Throttling and Performance Issues¶
1. Summary¶
When Azure Storage returns 429 or 503, the investigation should focus on request shape, burst concurrency, and whether pressure is account-wide or concentrated on a hot path.
mermaid flowchart TD A[429 or 503] --> B{Burst or sustained?} B -->|Burst| C[Check concurrency and partition skew] B -->|Sustained| D[Check account design and workload spread] C --> E[Retry with backoff] D --> F[Distribute load or scale design]
2. Common Misreadings¶
- Treating retries as a fix instead of as evidence of pressure.
- Looking only at average latency instead of server latency and transaction bursts.
- Ignoring partition or object hot spots.
3. Competing Hypotheses¶
- H1: Burst concurrency is exceeding service tolerance.
- H2: Workload is concentrated on hot partitions or objects.
- H3: Retry behavior is amplifying pressure.
- H4: The issue is really client inefficiency rather than account throttling.
4. What to Check First¶
- Presence of 429 or 503 in the same time window.
- Transaction count and availability trend.
- SuccessServerLatency versus SuccessE2ELatency.

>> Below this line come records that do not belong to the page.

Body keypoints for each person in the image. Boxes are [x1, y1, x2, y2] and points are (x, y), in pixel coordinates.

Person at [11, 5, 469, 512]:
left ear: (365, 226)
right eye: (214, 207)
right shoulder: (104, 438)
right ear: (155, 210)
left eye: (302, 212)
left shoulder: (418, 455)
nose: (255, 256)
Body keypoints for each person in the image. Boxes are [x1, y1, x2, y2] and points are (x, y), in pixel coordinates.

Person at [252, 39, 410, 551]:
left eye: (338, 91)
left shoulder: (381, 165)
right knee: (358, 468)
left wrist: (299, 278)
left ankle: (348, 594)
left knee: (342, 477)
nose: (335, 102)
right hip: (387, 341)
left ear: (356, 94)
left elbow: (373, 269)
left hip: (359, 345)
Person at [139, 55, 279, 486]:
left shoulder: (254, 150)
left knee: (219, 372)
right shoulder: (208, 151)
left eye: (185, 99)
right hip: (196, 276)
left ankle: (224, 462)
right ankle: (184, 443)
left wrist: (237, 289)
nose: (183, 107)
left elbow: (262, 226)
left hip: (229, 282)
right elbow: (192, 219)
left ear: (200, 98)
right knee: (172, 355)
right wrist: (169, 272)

- Retry implementation and burst shape.
5. Evidence to Collect¶
- Metrics around the incident window.
- Request volume pattern and concurrency level.

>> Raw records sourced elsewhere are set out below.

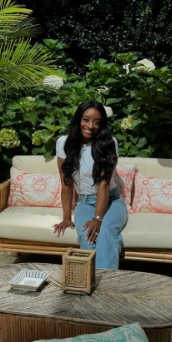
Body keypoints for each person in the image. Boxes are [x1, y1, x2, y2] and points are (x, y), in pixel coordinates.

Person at [53, 101, 127, 269]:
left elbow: (104, 185)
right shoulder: (63, 143)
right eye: (86, 119)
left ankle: (105, 285)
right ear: (79, 118)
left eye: (97, 122)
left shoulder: (109, 143)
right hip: (84, 203)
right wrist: (66, 218)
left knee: (106, 233)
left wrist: (97, 219)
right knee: (87, 235)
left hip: (112, 202)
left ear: (102, 125)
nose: (90, 126)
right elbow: (66, 184)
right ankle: (89, 282)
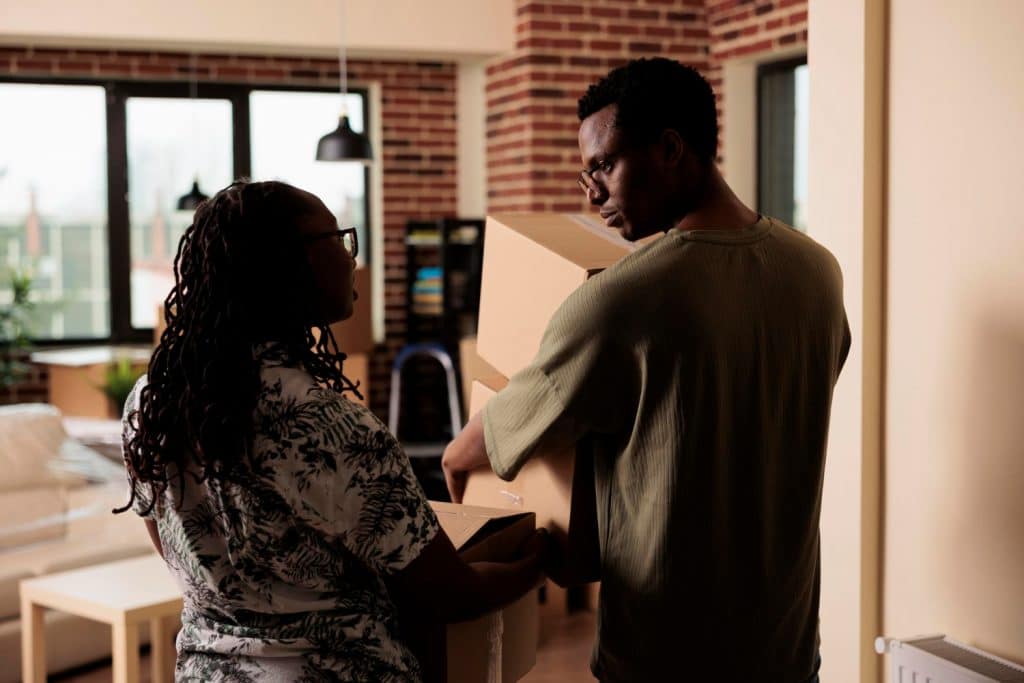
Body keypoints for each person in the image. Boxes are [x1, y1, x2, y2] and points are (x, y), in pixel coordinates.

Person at [441, 58, 850, 682]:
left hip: (666, 657)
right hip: (788, 649)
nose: (591, 192)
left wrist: (452, 460)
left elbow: (504, 428)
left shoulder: (621, 299)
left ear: (669, 149)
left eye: (604, 165)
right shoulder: (819, 272)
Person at [117, 180, 545, 682]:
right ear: (288, 265)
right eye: (338, 240)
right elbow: (446, 593)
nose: (351, 258)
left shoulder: (148, 406)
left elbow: (175, 549)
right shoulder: (332, 428)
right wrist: (538, 560)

- Object or partition access concentration.
- Retry policy behavior from client logs or code path.
6. Validation and Disproof by Hypothesis¶
H1: Burst concurrency pressure¶
- Support: sharp traffic spikes align with 429/503.

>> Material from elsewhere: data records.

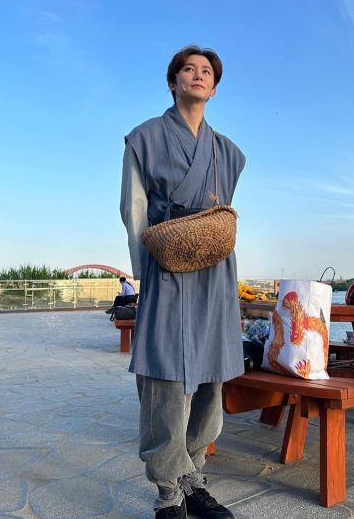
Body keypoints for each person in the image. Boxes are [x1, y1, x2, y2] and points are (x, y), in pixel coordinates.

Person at [120, 46, 245, 519]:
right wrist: (144, 271)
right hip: (166, 263)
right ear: (173, 82)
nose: (197, 75)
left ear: (214, 88)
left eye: (206, 71)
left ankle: (193, 477)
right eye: (187, 69)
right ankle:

- Weaken: moderate steady load with no burst pattern.
H2: Hot partition or object¶
- Support: throttling clusters around one prefix, object, or narrow key range.
- Weaken: pressure is evenly distributed.
H3: Retry amplification¶
- Support: retries multiply immediately after first failures and deepen the spike.
- Weaken: well-spaced exponential backoff already exists.
H4: Not really throttling¶
- Support: 429/503 absent and server latency remains low.
- Weaken: explicit throttle codes and server latency growth are present.
7. Likely Root Cause Patterns¶
- Sudden parallel request bursts.
- Uneven workload distribution.
- Aggressive retries without jitter.
- Latency-sensitive and batch workloads sharing the same path.
8. Immediate Mitigations¶
- Add exponential backoff with jitter.
- Reduce burst concurrency.
- Spread load across partitions or accounts where appropriate.
- Isolate batch traffic from latency-sensitive traffic.
9. Prevention¶
- Load test with realistic burst patterns.
- Design object naming and partition use for even distribution.
- Monitor throttle-related metrics continuously.